Lovable Garments, which was founded in 1926, had, by the 1990s, become the sixth-largest producer of women's lingerie in the United States, employing 700 workers. Wal-Mart became the biggest purchaser of Lovable's goods; in 1995, Wal-Mart demanded that Lovable slash its prices to compete with cheap imports. When Lovable indicated it could not do that, Wal-Mart illegally reneged on its contract, and outsourced the lingerie production to Ibero-America, Asia, and China. Without the Wal-Mart market, in 1998 Lovable had to close its American manufacturing facilities and fire the workers.

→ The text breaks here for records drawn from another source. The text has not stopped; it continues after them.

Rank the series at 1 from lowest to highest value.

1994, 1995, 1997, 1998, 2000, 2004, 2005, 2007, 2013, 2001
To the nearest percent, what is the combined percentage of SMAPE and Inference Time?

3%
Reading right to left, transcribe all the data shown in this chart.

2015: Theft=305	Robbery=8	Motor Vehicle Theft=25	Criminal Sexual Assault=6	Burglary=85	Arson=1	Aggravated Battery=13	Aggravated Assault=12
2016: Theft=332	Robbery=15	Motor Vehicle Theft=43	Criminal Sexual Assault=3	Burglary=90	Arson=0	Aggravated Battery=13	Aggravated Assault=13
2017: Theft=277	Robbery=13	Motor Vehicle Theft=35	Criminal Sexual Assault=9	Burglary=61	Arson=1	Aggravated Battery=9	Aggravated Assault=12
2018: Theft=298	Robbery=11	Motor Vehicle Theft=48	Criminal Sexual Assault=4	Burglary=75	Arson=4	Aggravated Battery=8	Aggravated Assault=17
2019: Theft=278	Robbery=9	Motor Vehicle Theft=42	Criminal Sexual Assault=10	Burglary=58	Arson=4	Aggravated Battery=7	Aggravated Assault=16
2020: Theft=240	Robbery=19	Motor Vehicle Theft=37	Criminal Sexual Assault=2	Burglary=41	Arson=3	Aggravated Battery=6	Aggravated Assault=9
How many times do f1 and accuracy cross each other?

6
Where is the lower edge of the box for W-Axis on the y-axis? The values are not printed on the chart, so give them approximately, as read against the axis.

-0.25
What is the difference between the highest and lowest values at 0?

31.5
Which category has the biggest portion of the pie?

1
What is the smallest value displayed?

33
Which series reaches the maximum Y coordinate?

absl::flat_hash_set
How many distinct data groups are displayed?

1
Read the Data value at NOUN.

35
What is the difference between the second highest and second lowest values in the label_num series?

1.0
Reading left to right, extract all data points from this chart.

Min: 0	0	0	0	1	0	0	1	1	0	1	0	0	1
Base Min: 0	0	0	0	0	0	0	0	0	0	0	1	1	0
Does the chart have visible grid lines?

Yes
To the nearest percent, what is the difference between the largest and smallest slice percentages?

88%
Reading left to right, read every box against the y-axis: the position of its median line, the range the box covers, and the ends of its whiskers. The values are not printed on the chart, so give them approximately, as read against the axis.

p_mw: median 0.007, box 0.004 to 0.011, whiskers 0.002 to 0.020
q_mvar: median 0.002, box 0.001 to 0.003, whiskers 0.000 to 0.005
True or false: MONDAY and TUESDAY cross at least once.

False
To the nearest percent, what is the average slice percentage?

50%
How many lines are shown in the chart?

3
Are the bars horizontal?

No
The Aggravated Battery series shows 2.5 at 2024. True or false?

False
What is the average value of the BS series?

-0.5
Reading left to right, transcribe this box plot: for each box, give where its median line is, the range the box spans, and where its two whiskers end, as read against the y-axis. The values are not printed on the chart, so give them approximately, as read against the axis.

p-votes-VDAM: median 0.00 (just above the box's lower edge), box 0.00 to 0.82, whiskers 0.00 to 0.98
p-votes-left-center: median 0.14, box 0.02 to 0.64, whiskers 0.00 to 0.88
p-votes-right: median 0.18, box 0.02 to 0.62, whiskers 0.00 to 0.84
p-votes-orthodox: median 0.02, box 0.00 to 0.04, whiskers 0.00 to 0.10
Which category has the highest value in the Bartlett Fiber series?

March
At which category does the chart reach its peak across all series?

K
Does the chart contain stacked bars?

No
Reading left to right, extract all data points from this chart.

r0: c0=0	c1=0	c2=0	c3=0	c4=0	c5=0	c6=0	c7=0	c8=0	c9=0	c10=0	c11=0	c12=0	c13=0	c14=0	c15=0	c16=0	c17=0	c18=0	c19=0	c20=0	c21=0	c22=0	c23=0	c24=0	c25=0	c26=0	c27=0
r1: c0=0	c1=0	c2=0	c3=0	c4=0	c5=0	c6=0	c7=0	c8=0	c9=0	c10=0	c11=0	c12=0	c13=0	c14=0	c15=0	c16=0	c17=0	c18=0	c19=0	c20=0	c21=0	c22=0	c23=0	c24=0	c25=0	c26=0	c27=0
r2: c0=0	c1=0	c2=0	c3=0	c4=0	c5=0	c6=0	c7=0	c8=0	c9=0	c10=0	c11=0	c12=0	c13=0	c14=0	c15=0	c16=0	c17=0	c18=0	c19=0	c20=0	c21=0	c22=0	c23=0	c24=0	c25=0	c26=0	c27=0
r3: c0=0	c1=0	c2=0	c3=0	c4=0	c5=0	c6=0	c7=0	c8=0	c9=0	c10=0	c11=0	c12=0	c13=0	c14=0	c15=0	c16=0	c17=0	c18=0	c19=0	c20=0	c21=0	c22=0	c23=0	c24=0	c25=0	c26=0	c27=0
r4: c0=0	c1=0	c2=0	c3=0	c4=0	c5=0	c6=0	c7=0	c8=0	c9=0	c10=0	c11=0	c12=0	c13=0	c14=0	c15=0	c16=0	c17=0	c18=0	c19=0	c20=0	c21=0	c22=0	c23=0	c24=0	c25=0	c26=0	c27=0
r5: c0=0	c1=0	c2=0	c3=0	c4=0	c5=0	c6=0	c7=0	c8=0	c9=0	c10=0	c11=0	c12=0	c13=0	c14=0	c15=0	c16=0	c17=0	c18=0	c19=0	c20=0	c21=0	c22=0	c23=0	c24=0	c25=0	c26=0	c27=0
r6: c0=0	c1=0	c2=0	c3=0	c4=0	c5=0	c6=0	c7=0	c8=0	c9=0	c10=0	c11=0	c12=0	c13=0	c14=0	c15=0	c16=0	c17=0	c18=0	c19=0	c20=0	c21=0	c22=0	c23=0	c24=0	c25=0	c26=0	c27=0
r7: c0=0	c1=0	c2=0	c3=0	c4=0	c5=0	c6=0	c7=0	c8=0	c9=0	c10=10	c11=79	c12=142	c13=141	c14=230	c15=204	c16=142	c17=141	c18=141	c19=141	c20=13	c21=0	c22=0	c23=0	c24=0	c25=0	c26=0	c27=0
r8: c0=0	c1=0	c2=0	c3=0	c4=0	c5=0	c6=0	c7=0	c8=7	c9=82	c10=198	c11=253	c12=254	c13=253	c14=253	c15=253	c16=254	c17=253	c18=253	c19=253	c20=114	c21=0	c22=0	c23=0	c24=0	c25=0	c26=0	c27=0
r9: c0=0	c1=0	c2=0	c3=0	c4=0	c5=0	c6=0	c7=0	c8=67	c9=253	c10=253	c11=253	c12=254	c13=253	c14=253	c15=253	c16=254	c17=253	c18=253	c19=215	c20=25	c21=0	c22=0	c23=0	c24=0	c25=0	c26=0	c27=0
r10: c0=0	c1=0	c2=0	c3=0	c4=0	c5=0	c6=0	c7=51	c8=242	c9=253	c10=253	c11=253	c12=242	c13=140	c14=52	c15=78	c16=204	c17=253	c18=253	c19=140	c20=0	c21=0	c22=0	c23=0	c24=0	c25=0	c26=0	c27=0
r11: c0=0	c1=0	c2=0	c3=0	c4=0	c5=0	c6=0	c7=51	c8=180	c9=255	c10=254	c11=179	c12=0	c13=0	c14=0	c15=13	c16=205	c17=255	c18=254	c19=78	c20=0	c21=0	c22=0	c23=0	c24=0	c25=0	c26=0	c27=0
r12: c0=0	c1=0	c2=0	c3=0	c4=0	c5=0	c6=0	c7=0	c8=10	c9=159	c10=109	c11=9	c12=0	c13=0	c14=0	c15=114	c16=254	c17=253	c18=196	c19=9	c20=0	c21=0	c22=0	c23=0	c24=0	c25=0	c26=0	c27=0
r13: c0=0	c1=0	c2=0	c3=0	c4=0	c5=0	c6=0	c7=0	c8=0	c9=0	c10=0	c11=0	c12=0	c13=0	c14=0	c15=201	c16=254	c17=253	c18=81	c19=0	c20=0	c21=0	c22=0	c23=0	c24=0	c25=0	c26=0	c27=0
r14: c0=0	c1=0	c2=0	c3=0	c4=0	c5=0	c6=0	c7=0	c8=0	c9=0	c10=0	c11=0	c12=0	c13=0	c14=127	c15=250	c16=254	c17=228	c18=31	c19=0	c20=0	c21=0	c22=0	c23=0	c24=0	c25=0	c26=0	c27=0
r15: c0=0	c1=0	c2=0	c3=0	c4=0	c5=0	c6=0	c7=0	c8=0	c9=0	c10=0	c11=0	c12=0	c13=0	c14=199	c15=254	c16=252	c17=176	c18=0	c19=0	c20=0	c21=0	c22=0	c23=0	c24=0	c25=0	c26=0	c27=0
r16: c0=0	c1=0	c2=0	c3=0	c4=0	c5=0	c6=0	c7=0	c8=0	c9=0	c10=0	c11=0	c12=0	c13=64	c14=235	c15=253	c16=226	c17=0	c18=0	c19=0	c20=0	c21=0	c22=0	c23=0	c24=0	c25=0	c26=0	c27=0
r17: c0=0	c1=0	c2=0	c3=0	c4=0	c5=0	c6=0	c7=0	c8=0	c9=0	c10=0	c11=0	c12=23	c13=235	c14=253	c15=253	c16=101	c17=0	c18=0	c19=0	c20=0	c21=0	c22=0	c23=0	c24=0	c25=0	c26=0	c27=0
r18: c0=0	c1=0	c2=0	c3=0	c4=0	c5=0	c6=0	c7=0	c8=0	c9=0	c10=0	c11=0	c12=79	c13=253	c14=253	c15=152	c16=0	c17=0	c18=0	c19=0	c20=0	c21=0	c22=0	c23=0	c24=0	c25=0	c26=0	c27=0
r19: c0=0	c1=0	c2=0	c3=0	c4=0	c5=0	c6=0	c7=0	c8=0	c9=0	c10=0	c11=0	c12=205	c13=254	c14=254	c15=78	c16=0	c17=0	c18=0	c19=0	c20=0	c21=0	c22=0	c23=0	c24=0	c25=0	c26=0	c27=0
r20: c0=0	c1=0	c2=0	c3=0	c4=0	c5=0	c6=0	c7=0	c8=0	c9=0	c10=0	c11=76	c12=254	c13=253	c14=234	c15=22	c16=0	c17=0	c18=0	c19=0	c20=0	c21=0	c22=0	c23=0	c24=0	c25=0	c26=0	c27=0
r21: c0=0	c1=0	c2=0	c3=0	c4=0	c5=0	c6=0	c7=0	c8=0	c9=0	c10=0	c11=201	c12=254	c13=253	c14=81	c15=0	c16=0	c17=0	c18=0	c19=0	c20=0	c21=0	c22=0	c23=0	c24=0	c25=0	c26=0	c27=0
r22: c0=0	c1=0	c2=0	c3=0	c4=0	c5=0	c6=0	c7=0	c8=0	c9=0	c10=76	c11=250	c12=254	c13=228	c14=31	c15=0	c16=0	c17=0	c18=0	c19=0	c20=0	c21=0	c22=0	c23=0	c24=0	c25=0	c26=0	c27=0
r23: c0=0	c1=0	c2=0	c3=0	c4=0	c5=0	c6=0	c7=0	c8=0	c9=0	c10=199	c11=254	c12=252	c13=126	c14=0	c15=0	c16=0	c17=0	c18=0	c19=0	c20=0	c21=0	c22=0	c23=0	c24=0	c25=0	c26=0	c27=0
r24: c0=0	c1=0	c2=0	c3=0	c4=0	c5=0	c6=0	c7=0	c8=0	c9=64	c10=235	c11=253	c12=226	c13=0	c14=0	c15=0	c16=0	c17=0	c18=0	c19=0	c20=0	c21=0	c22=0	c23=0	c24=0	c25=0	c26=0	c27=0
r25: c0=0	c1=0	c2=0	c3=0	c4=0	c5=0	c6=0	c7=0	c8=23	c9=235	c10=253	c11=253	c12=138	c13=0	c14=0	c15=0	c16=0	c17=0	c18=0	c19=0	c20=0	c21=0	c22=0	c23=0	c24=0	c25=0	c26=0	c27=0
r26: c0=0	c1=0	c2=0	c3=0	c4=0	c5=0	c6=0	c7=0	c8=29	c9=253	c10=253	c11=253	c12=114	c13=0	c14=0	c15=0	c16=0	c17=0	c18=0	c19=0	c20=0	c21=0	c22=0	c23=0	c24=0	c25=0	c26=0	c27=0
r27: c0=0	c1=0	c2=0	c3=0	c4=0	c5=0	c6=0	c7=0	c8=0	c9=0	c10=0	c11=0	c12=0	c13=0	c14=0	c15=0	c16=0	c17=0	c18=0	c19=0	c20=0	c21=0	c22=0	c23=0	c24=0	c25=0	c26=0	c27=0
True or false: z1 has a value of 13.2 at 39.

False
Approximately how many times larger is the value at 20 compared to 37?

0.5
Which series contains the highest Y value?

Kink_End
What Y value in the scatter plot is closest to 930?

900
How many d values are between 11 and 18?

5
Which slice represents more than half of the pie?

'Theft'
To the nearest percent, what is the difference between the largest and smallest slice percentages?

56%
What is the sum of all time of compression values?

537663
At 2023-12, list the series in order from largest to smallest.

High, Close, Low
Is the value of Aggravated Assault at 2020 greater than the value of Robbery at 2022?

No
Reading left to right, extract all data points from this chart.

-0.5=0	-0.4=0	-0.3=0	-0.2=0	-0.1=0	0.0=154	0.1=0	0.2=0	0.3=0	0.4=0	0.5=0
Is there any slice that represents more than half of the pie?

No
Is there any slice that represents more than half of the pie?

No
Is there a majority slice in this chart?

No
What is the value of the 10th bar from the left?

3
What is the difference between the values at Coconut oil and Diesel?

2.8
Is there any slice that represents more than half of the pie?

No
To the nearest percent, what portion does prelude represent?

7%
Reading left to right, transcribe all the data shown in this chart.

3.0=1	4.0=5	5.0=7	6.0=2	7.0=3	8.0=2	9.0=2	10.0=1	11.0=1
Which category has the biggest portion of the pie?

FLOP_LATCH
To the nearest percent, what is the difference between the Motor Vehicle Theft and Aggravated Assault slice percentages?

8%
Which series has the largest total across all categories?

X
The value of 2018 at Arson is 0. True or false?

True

Stated Frank Garson, who was then Lovable's president, "Their actions to pulverize people are unnecessary. Wal-Mart chewed us up and spit us out."
Food:
Vlasic Pickles was roped into a contract with Wal-Mart, in which Wal-Mart sold a 3 gallon jar of whole pickles for $2.97. Wal-Mart sold 240,000 gallons of pickles per week. But the price of the 3 gallon jar was so low, that it vastly undercut Vlasic's sales of 8 ounce and 16 ounce jars of cut pickles; further, Vlasic only made a few pennies per 3 gallon jar. With its profits tumbling, Vlasic asked Wal-Mart for the right to raise the price per 3 gallon jar to $3.49, and according to a Vlasic executive, Wal-Mart threatened that if Vlasic tried to back out of this feature of the contract, Wal-Mart would cease carrying any Vlasic product. Eventually, a Wal-Mart executive said, "Well, we've done to pickles what we did to orange juice. We've killed it"meaning it had wiped out competitor products. Finally, it allowed Vlasic to raise prices; but in January 2001, Vlasic filed for bankruptcy.